Task description: The lines to print run from the top of the material below to the line with "e Hindi language.", inclusive; please copy them exactly, without pictures.
***** Exercise materials *****
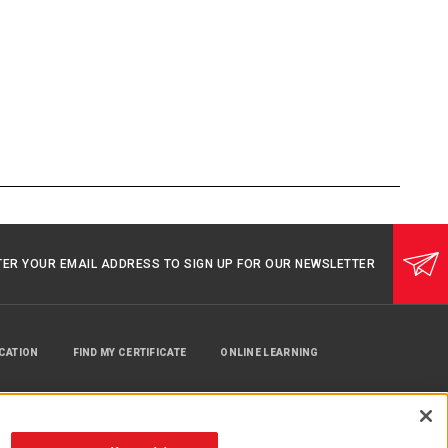
TER YOUR EMAIL ADDRESS TO SIGN UP FOR OUR NEWSLETTER
UCATION
FIND MY CERTIFICATE
ONLINE LEARNING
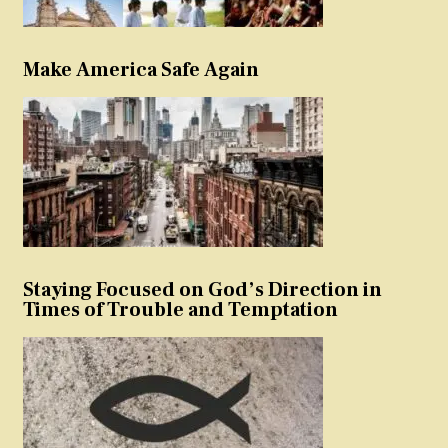
Make America Safe Again
Staying Focused on God’s Direction in
Times of Trouble and Temptation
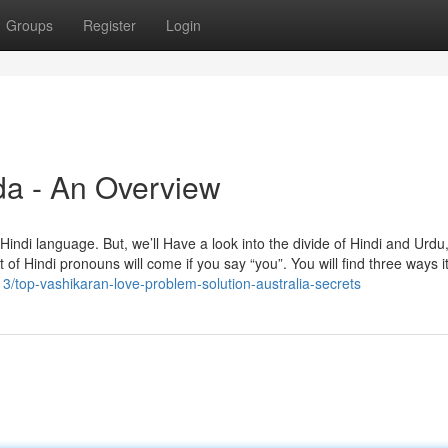
Groups
Register
Login
da - An Overview
e Hindi language. But, we’ll Have a look into the divide of Hindi and Urdu
of Hindi pronouns will come if you say “you”. You will find three ways it
13/top-vashikaran-love-problem-solution-australia-secrets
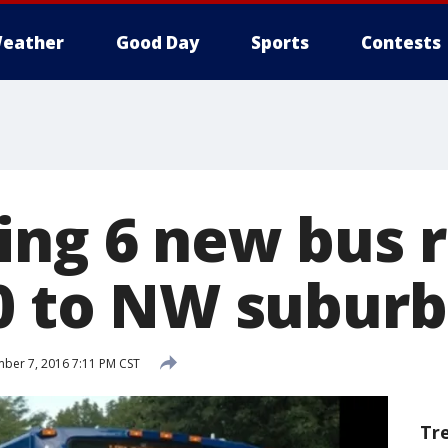
eather
Good Day
Sports
Contests
ing 6 new bus 
90 to NW suburb
ber 7, 2016 7:11 PM CST
Tr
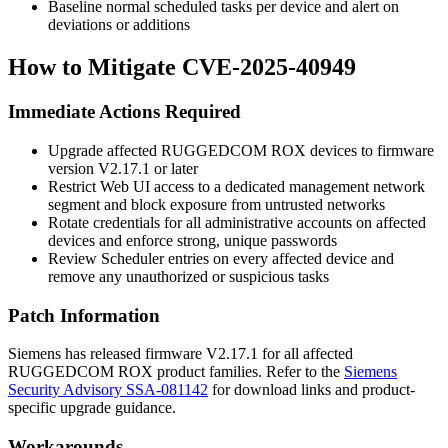
Baseline normal scheduled tasks per device and alert on
deviations or additions
How to Mitigate CVE-2025-40949
Immediate Actions Required
Upgrade affected RUGGEDCOM ROX devices to firmware
version V2.17.1 or later
Restrict Web UI access to a dedicated management network
segment and block exposure from untrusted networks
Rotate credentials for all administrative accounts on affected
devices and enforce strong, unique passwords
Review Scheduler entries on every affected device and
remove any unauthorized or suspicious tasks
Patch Information
Siemens has released firmware V2.17.1 for all affected
RUGGEDCOM ROX product families. Refer to the
Siemens
Security Advisory SSA-081142
for download links and product-
specific upgrade guidance.
Workarounds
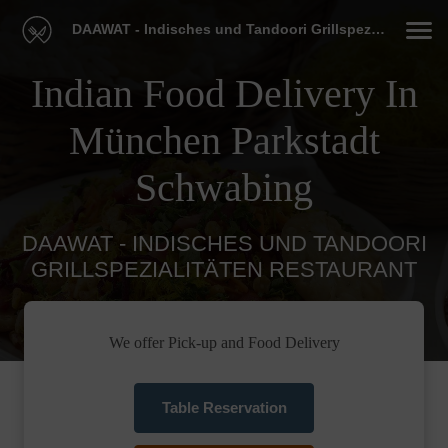
DAAWAT - Indisches und Tandoori Grillspezialitäten Restaurant
Indian Food Delivery In
München Parkstadt
Schwabing
DAAWAT - INDISCHES UND TANDOORI
GRILLSPEZIALITÄTEN RESTAURANT
We offer Pick-up and Food Delivery
Table Reservation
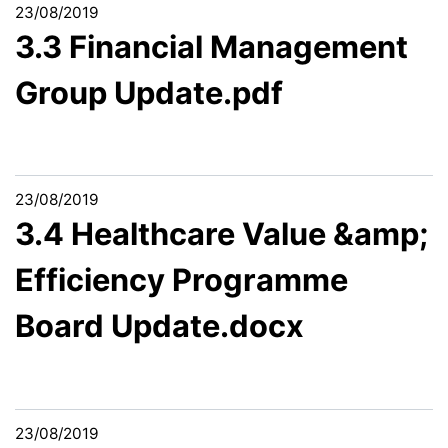
23/08/2019
3.3 Financial Management
Group Update.pdf
23/08/2019
3.4 Healthcare Value &amp;
Efficiency Programme
Board Update.docx
23/08/2019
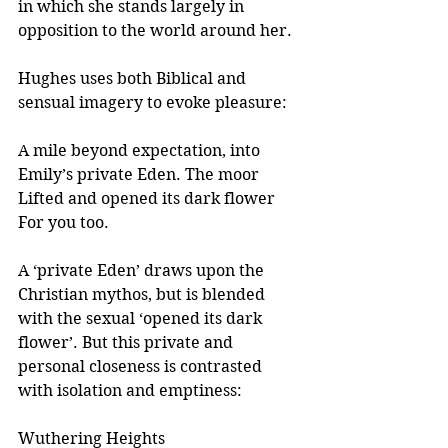
in which she stands largely in 
opposition to the world around her.
Hughes uses both Biblical and 
sensual imagery to evoke pleasure:
A mile beyond expectation, into
Emily’s private Eden. The moor
Lifted and opened its dark flower
For you too.
A ‘private Eden’ draws upon the 
Christian mythos, but is blended 
with the sexual ‘opened its dark 
flower’. But this private and 
personal closeness is contrasted 
with isolation and emptiness:  
Wuthering Heights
*****
Answer space:
TER YOUR EMAIL ADDRESS TO SIGN UP FOR OUR NEWSLETTER
UCATION
FIND MY CERTIFICATE
ONLINE LEARNING
Make America Safe Again
Staying Focused on God’s Direction in
Times of Trouble and Temptation
Groups
Register
Login
da - An Overview
e Hindi language. But, we’ll Have a look into the divide of Hindi and Urdu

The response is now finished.